# Provided data
──────────
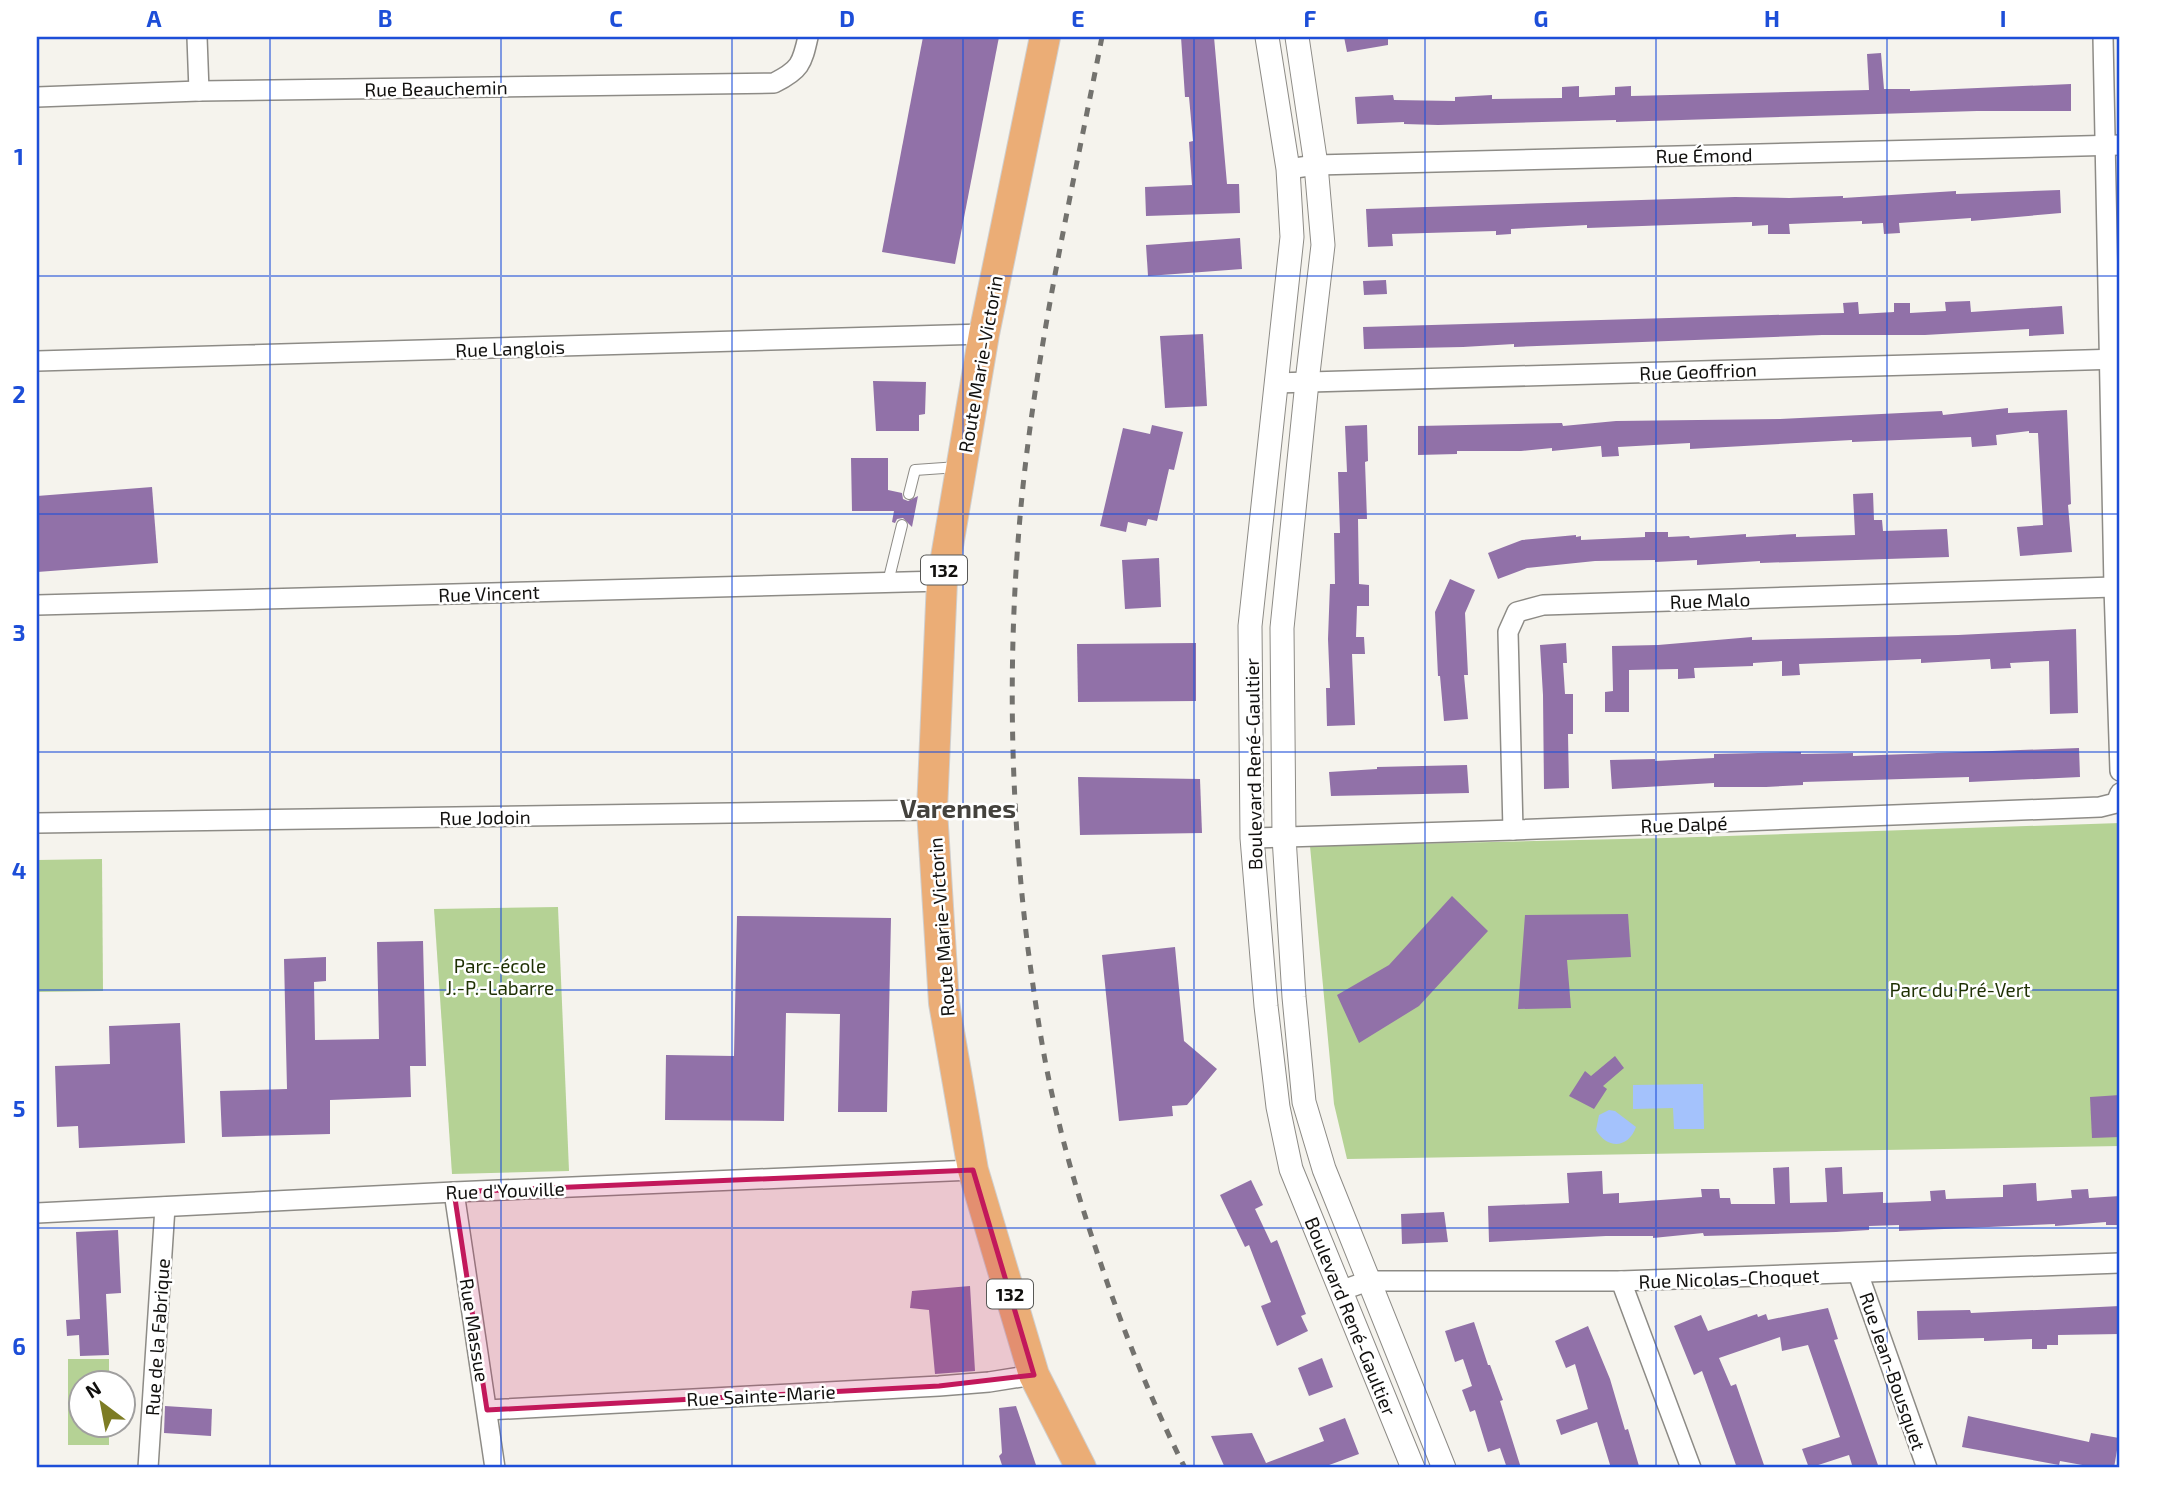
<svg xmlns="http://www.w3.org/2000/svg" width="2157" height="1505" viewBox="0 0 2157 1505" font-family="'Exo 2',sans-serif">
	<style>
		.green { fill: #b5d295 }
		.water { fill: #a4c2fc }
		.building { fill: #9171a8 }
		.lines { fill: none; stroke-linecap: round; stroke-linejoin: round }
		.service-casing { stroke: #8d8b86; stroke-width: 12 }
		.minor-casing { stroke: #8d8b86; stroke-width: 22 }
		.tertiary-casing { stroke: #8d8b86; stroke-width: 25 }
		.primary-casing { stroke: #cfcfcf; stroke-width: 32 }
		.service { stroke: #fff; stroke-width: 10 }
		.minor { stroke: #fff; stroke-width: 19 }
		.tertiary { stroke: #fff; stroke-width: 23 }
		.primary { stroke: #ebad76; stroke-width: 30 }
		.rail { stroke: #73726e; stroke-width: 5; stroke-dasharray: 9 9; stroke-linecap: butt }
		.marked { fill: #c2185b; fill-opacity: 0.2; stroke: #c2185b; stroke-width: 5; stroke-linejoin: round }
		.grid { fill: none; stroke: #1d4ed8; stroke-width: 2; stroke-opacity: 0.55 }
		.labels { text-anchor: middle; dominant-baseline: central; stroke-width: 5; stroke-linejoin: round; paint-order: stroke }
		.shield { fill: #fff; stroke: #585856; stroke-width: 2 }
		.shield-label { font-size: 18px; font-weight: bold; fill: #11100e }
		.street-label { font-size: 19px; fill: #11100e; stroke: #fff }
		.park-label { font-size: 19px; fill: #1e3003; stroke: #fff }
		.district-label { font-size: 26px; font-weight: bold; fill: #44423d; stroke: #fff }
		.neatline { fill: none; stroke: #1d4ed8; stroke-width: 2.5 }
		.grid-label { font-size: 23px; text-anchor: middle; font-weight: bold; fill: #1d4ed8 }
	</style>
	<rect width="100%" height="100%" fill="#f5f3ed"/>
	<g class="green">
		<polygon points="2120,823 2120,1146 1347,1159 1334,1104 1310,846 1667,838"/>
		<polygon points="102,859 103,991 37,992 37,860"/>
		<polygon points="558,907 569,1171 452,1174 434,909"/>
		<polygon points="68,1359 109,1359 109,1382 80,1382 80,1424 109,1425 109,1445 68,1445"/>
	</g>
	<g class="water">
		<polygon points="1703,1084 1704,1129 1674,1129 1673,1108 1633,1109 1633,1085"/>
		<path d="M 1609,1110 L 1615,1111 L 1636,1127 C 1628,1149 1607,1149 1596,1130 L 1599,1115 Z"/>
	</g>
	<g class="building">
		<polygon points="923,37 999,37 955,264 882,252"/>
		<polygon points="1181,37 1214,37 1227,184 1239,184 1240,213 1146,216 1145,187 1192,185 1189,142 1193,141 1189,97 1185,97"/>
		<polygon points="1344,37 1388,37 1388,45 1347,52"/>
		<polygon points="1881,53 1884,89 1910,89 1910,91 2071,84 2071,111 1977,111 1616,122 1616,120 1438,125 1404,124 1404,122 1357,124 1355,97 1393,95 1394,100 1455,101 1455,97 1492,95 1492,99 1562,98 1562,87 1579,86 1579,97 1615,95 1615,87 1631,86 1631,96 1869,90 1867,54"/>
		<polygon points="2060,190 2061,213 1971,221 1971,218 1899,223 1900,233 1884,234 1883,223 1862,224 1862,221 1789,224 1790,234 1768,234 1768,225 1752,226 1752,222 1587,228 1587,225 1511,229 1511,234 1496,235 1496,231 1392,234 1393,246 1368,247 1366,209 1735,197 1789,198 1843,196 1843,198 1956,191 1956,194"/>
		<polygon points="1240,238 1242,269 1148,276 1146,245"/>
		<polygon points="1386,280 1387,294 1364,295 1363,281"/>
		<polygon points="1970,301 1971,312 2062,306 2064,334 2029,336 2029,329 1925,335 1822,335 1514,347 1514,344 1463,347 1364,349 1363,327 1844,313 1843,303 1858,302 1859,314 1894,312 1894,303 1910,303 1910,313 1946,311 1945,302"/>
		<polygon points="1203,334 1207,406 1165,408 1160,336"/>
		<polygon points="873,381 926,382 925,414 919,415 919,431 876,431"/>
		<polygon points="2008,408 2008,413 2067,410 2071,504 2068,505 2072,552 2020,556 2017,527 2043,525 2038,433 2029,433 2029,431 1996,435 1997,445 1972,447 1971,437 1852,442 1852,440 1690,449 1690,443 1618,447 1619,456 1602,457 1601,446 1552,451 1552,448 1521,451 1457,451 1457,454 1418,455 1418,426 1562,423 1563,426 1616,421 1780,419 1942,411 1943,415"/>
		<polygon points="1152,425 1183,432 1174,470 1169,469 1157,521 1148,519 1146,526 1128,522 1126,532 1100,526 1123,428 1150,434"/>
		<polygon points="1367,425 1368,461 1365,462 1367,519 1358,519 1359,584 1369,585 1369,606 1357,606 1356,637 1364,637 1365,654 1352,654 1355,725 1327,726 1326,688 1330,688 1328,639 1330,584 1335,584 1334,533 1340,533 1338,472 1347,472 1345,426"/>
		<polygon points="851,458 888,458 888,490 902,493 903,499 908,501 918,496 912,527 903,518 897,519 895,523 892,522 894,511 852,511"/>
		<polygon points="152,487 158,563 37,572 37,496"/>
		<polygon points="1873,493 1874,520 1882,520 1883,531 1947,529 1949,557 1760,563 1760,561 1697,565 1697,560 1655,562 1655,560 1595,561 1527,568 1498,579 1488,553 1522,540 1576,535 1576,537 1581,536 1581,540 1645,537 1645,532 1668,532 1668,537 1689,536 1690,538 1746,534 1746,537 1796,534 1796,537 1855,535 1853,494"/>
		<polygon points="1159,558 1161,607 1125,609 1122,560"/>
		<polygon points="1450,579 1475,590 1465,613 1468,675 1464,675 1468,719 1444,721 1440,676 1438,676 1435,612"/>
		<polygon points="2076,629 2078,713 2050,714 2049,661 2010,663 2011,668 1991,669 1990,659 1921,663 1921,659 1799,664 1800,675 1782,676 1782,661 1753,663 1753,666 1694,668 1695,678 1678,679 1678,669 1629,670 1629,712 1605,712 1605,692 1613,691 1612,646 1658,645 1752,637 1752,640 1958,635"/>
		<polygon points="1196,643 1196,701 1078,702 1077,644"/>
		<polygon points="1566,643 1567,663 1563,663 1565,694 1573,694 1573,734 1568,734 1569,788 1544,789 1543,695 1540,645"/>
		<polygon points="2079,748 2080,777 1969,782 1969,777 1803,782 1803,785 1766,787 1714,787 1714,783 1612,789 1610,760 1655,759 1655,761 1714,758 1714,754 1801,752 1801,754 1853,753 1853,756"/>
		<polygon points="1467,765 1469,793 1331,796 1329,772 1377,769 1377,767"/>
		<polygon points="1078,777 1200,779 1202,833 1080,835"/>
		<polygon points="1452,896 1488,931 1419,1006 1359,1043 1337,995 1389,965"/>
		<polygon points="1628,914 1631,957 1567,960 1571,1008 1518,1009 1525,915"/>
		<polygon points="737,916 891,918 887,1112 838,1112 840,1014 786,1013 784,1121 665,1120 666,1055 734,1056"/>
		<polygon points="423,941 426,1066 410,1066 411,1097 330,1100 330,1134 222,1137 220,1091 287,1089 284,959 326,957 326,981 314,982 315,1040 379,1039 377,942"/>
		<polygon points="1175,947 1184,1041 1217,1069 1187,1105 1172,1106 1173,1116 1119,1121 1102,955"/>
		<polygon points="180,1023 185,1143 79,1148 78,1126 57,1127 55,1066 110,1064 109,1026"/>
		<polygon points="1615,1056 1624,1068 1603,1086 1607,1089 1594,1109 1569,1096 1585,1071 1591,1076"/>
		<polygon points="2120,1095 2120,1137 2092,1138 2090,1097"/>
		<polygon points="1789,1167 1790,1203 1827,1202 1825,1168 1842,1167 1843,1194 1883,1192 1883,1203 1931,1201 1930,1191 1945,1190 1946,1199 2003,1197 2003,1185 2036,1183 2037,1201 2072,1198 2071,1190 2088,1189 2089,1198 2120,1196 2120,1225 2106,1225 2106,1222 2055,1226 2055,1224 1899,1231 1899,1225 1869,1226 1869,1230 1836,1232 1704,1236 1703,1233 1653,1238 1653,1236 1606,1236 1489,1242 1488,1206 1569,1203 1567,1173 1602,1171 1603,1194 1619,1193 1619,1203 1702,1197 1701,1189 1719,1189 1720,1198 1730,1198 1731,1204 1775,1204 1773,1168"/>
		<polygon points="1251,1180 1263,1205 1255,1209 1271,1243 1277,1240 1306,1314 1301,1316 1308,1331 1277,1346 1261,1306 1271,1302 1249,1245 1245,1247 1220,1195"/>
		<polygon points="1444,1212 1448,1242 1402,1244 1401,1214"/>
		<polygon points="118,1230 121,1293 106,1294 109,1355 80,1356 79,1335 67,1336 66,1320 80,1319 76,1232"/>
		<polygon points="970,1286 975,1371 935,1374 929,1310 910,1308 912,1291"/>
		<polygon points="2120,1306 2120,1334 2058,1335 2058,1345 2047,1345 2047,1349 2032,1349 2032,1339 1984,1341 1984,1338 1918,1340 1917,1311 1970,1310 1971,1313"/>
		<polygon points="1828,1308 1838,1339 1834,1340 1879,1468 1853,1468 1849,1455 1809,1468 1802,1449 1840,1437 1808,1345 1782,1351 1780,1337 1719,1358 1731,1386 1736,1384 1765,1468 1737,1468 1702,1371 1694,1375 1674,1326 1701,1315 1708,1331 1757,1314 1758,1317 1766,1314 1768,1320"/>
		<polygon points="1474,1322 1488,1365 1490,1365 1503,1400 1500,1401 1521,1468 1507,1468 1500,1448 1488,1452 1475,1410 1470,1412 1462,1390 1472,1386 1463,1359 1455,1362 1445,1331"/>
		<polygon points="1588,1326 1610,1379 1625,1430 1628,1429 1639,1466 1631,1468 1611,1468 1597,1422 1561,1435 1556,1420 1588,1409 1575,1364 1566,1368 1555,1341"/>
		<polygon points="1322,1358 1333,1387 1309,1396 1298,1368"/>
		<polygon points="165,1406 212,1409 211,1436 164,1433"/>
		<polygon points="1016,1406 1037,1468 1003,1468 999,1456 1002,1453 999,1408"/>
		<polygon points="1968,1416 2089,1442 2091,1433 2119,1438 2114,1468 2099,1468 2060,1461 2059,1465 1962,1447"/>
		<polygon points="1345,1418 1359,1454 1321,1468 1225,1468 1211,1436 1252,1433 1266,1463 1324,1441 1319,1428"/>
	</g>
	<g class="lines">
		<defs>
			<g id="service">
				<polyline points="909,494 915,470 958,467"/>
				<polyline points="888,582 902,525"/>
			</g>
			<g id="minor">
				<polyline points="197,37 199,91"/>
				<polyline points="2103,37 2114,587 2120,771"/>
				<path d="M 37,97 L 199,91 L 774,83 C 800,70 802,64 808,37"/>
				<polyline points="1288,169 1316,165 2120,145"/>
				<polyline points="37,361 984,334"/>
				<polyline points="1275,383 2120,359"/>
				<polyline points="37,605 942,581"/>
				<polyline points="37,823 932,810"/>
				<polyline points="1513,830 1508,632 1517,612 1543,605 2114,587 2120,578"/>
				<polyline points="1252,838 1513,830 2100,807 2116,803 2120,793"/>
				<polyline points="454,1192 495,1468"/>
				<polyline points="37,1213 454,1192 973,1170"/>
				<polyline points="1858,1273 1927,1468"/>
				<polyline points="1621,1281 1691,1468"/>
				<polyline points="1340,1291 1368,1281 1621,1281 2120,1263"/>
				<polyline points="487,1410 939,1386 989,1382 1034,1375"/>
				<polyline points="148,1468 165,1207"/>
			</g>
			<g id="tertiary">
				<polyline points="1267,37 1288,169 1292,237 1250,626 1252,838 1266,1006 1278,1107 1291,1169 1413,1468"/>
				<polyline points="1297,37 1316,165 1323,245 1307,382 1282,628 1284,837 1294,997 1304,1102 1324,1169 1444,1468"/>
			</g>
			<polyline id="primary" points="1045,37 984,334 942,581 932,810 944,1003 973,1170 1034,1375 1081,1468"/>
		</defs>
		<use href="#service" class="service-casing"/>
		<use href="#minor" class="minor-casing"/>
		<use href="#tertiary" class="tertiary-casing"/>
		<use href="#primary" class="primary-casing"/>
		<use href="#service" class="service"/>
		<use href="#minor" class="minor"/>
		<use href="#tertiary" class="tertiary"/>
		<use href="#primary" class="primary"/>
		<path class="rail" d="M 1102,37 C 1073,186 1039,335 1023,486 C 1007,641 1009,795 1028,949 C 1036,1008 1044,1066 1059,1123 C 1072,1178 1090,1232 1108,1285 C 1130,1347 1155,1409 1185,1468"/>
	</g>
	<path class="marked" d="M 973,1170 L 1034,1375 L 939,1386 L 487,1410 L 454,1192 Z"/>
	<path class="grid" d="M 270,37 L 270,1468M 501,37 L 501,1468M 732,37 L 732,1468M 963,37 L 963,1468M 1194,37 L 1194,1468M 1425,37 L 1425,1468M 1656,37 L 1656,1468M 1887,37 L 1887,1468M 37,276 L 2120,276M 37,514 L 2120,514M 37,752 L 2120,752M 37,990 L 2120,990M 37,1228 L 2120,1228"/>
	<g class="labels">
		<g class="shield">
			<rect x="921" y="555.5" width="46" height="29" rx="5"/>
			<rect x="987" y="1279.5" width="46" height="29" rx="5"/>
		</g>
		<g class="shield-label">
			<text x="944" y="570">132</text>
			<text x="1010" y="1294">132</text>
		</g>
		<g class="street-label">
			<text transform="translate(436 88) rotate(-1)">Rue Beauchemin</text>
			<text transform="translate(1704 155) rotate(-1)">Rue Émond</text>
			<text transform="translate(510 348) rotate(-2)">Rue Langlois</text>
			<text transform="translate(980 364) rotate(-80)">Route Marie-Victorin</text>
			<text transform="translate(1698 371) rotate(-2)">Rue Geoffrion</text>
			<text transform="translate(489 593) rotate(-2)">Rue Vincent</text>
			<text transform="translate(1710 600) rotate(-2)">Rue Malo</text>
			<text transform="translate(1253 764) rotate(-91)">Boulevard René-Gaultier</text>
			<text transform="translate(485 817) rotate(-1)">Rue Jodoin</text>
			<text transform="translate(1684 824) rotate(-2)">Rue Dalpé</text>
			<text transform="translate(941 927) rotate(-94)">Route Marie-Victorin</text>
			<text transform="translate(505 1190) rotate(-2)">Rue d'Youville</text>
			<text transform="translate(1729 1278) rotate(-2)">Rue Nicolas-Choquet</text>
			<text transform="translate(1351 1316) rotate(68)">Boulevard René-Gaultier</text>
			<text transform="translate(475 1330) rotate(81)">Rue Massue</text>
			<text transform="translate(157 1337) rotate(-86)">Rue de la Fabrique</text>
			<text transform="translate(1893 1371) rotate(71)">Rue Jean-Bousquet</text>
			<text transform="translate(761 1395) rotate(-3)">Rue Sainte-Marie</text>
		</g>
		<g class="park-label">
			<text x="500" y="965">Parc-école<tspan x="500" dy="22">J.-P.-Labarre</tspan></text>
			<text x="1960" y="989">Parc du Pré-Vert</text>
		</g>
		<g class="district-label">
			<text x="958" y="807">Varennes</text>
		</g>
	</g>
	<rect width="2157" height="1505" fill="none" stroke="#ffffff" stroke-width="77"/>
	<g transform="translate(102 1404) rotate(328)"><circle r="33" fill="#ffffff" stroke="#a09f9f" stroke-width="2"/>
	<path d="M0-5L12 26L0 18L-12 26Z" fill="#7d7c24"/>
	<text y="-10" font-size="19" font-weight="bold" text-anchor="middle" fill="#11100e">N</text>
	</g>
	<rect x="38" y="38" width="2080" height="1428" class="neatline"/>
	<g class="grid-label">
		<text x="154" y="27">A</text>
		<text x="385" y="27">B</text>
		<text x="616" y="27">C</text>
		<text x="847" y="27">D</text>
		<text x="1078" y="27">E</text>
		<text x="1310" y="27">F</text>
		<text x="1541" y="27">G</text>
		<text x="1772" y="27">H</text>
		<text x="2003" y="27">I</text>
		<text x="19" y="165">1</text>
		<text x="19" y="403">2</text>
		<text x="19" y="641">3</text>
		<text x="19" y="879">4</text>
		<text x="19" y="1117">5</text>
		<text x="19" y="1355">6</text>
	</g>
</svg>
──────────
# Exercise goal
Whenever a line in the entries above includes the word "lines", pull that line out.

# Answer space
		.lines { fill: none; stroke-linecap: round; stroke-linejoin: round }
	<g class="lines">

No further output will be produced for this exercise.